───── DATA SHOWN ─────

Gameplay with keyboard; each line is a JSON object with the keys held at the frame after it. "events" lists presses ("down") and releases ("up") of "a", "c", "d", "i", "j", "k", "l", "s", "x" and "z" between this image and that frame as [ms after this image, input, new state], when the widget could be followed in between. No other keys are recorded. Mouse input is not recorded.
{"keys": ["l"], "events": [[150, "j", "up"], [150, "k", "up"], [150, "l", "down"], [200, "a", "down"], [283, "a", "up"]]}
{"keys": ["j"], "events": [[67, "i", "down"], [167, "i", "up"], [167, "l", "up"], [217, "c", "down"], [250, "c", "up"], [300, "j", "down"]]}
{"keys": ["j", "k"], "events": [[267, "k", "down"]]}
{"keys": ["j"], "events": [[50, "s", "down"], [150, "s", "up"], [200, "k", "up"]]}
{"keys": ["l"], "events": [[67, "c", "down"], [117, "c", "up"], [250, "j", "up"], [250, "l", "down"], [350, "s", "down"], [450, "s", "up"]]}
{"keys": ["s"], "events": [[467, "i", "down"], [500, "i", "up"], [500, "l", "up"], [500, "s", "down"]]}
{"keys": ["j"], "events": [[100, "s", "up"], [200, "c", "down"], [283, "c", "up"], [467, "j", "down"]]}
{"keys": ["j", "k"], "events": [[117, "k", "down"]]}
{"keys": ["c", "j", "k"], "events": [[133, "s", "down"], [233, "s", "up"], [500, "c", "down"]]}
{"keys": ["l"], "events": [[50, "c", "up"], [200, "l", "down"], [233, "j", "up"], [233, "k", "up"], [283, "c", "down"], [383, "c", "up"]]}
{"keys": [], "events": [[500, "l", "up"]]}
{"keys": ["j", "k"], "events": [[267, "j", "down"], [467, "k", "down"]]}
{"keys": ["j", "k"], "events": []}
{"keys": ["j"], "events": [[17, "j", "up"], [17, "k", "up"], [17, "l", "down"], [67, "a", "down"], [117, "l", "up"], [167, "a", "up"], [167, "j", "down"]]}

─────

**TASK INSTRUCTIONS**: Restate the entries. Match them exactly.

**EXPECTED OUTPUT**:
Gameplay with keyboard; each line is a JSON object with the keys held at the frame after it. "events" lists presses ("down") and releases ("up") of "a", "c", "d", "i", "j", "k", "l", "s", "x" and "z" between this image and that frame as [ms after this image, input, new state], when the widget could be followed in between. No other keys are recorded. Mouse input is not recorded.
{"keys": ["l"], "events": [[150, "j", "up"], [150, "k", "up"], [150, "l", "down"], [200, "a", "down"], [283, "a", "up"]]}
{"keys": ["j"], "events": [[67, "i", "down"], [167, "i", "up"], [167, "l", "up"], [217, "c", "down"], [250, "c", "up"], [300, "j", "down"]]}
{"keys": ["j", "k"], "events": [[267, "k", "down"]]}
{"keys": ["j"], "events": [[50, "s", "down"], [150, "s", "up"], [200, "k", "up"]]}
{"keys": ["l"], "events": [[67, "c", "down"], [117, "c", "up"], [250, "j", "up"], [250, "l", "down"], [350, "s", "down"], [450, "s", "up"]]}
{"keys": ["s"], "events": [[467, "i", "down"], [500, "i", "up"], [500, "l", "up"], [500, "s", "down"]]}
{"keys": ["j"], "events": [[100, "s", "up"], [200, "c", "down"], [283, "c", "up"], [467, "j", "down"]]}
{"keys": ["j", "k"], "events": [[117, "k", "down"]]}
{"keys": ["c", "j", "k"], "events": [[133, "s", "down"], [233, "s", "up"], [500, "c", "down"]]}
{"keys": ["l"], "events": [[50, "c", "up"], [200, "l", "down"], [233, "j", "up"], [233, "k", "up"], [283, "c", "down"], [383, "c", "up"]]}
{"keys": [], "events": [[500, "l", "up"]]}
{"keys": ["j", "k"], "events": [[267, "j", "down"], [467, "k", "down"]]}
{"keys": ["j", "k"], "events": []}
{"keys": ["j"], "events": [[17, "j", "up"], [17, "k", "up"], [17, "l", "down"], [67, "a", "down"], [117, "l", "up"], [167, "a", "up"], [167, "j", "down"]]}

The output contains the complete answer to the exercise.